In this embodiment, the light to be measured is focused on the pinhole plate 15 by the first optical system 14 telecentric on one side. Light scattered at slight angles by the measurement sample S is blocked by the pinhole plate 15. The pinhole plate 15 is adapted to allow only light having passed straight through the measurement sample S to pass through the first pinhole 15a or the second pinhole 15b. The first and second projection beams L5-1 and L5-2 having passed through slightly different portions are synthetically projected with their optical axes inclined to each other to form an image G of interference fringes. Therefore, the image G of interference fringes is formed of fringes in which a disturbance due to a differential phase difference is superimposed on carrier fringes with a designed constant width. The relative position between the above fringe pattern and the differential phase difference image of the object to be measured is apparent at a glance.

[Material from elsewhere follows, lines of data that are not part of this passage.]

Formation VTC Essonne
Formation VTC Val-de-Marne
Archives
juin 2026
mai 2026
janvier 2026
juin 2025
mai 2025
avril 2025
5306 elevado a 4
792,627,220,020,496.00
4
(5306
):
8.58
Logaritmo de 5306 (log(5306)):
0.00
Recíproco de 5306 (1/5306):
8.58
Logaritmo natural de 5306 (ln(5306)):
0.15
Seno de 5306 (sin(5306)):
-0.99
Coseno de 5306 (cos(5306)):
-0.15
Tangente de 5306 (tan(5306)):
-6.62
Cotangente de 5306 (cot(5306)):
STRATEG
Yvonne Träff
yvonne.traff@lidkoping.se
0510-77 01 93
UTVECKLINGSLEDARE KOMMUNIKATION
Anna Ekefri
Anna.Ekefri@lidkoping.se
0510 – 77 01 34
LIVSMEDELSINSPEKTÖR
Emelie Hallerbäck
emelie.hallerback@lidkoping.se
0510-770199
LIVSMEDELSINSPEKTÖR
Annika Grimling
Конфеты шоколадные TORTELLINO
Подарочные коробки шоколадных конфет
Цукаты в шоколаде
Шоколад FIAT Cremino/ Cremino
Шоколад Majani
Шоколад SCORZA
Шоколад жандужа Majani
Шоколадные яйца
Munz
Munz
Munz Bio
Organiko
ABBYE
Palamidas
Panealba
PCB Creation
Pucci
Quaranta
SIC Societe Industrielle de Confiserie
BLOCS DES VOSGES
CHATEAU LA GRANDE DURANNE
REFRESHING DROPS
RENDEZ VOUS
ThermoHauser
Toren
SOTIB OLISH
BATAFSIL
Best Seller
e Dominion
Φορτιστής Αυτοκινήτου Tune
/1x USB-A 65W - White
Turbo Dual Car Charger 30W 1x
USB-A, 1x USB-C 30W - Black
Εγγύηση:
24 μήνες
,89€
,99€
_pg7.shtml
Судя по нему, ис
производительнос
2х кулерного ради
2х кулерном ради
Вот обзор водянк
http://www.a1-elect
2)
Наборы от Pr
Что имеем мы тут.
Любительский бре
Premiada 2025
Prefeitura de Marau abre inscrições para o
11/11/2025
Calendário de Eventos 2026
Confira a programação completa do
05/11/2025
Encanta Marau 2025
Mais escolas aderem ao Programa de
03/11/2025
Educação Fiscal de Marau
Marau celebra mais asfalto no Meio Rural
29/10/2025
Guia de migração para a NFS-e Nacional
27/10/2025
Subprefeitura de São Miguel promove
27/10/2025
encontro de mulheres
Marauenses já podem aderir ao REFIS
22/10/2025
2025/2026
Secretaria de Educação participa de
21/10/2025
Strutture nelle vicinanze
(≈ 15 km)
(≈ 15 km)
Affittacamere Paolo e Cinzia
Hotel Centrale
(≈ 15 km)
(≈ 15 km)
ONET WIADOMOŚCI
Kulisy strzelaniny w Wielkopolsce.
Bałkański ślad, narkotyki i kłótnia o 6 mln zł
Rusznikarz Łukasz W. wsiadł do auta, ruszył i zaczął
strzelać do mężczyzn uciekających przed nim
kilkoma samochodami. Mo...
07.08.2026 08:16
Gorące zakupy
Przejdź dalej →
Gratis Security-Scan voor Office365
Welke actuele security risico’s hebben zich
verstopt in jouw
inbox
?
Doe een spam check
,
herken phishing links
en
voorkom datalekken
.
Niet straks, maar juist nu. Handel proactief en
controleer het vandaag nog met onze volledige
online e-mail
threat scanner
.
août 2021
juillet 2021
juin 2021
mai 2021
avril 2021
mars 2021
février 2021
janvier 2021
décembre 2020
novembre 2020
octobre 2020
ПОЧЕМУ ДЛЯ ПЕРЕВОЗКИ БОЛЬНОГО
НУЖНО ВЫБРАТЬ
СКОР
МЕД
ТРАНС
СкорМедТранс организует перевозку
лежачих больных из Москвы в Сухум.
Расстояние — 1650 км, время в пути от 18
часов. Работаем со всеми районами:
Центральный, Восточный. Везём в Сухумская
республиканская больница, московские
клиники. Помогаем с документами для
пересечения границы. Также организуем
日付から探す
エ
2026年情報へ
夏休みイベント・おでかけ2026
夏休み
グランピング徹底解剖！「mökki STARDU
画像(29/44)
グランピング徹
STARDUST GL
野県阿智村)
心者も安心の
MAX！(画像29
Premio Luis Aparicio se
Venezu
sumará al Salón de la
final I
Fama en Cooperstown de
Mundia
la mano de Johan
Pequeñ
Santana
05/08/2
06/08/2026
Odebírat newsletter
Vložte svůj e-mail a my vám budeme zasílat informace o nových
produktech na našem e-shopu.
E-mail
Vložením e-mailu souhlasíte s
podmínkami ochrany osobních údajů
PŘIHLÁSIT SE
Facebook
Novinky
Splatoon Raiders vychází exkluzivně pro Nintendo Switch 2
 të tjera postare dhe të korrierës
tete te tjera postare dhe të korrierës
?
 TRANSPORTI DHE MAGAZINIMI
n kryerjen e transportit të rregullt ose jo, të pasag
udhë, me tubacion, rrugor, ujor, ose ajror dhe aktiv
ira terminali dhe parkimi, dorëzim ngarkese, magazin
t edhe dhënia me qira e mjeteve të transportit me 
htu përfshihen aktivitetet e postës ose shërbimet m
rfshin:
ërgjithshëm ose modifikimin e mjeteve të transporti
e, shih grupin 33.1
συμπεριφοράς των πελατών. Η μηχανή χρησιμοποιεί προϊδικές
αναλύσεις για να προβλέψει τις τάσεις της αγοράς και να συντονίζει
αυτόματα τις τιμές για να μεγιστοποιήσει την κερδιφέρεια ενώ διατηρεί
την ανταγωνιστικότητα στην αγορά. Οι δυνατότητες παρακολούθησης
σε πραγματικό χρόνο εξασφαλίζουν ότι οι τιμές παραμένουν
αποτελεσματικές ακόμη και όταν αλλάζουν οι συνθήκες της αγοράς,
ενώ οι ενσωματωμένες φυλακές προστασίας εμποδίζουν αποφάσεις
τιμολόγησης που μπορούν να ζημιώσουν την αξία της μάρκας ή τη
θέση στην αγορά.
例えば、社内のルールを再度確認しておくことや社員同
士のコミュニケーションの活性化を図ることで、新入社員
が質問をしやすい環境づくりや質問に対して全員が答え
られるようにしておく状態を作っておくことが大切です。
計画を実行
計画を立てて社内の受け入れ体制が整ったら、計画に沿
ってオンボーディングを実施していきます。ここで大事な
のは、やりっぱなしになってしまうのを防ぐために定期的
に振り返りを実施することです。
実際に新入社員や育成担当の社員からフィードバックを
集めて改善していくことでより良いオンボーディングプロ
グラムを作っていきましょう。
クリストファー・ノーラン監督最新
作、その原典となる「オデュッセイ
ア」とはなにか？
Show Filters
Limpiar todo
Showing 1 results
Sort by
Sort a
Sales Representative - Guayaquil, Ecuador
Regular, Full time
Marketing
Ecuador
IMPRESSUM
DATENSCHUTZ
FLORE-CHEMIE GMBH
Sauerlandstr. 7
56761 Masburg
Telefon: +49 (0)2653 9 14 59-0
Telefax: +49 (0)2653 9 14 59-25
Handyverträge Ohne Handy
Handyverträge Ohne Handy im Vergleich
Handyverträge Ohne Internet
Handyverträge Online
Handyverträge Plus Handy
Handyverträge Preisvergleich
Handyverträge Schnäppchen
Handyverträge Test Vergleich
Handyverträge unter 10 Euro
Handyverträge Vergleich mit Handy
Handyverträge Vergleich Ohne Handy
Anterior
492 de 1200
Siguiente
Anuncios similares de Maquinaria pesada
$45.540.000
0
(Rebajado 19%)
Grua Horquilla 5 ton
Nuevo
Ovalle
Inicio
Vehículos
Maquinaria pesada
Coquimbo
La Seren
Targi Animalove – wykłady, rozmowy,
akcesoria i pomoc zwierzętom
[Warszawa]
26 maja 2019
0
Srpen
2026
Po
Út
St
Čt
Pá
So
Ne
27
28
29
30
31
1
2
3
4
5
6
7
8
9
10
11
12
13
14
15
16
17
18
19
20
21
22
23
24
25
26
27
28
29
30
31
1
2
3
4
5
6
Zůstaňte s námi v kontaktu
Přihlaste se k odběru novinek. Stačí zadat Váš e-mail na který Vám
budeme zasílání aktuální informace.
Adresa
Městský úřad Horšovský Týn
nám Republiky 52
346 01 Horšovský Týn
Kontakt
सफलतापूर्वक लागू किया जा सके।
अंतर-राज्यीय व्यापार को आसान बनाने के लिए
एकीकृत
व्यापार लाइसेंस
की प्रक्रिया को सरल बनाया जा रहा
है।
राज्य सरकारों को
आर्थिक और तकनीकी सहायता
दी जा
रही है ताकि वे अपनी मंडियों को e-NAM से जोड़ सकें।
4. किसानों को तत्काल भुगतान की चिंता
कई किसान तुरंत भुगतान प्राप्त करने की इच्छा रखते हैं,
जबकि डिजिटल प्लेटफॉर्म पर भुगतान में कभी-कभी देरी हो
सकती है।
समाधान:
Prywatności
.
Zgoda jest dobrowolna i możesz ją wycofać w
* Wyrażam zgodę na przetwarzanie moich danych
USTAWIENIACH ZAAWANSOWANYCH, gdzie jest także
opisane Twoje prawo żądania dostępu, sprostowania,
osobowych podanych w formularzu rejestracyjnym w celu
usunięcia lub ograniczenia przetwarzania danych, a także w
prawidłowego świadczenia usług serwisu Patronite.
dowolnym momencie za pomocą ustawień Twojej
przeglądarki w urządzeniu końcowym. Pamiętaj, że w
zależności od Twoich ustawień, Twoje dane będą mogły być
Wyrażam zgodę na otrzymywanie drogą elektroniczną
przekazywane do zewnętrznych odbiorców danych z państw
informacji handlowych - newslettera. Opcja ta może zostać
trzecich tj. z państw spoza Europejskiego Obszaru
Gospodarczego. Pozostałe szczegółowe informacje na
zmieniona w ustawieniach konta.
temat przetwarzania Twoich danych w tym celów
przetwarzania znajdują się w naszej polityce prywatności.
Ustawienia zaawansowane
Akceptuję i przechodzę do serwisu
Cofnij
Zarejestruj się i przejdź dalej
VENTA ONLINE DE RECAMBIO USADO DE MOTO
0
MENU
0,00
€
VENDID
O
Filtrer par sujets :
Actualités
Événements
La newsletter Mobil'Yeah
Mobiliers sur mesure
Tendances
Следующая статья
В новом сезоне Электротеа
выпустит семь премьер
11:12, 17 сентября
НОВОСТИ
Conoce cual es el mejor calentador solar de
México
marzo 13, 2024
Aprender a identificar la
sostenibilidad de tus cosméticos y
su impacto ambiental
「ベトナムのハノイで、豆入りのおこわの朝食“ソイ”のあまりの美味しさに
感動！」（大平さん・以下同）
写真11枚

Therefore, unlike the digital holographic microscopy using interference of a Fourier transform image with a reference beam, this embodiment enables a person to determine at a glance the position of the object to be measured in the measurement sample S in the field of view. Furthermore, the quantitative differential phase image has a differentiated relationship with the quantitative phase image. Therefore, even for an object to be measured having a thickness of several tens of microns, the quantitative differential phase difference falls within a narrow range of values. Thus, even if a thicker object to be measured is measured in a wider range (i.e., at a lower magnification), the number of singularities does not increase so much. Hence, compared to the method using interference of a real image with a reference beam, this embodiment enables the use of lower magnification optical systems.

1...3D shape measurement apparatus
9...Coherent parallel light source
10...Point light source
11...Collimating optical system
12...Measurement sample mount
13...Polarization splitting element
14...First optical system
15...Pinhole plate
15a...First pinhole
15b...Second pinhole
16...Second optical system
20...Image pickup element
20a...Picture plane
21...Operation part

Claims

A 3D shape measurement apparatus comprising:
a coherent parallel light source for applying phase-aligned parallel light to a measurement sample;
a polarization splitting element for splitting light including the parallel light having passed through the measurement sample and containing phase information of the measurement sample into a first polarized beam and a second polarized beam different in polarization direction from the first polarized beam;
a first optical system telecentric on one side for focusing the first and second polarized beams individually;
a pinhole plate provided with a first pinhole for forming a first projection beam from the first polarized beam focused by the first optical system and a second pinhole for forming a second projection beam from the second polarized beam focused by the first optical system;
a second optical system for forming an image of interference fringes by superimposing the first projection beam and the second projection beam with optical axes thereof inclined to each other; and
an operation part for calculating a quantitative differential phase image of the measurement sample from the image of interference fringes.
The 3D shape measurement apparatus according to claim 1, wherein the distance between the centers of the first pinhole and the second pinhole is different within the range of 0.2 mm to 0.5 mm from the distance mathematically determined from the distance between the polarization splitting element and the first optical system and the angle formed by the optical axis of the first polarized beam and the optical axis of the second polarized beam.
The 3D shape measurement apparatus according to claim 1 or 2, wherein the pinhole plate is formed of a polarization longitudinal slit.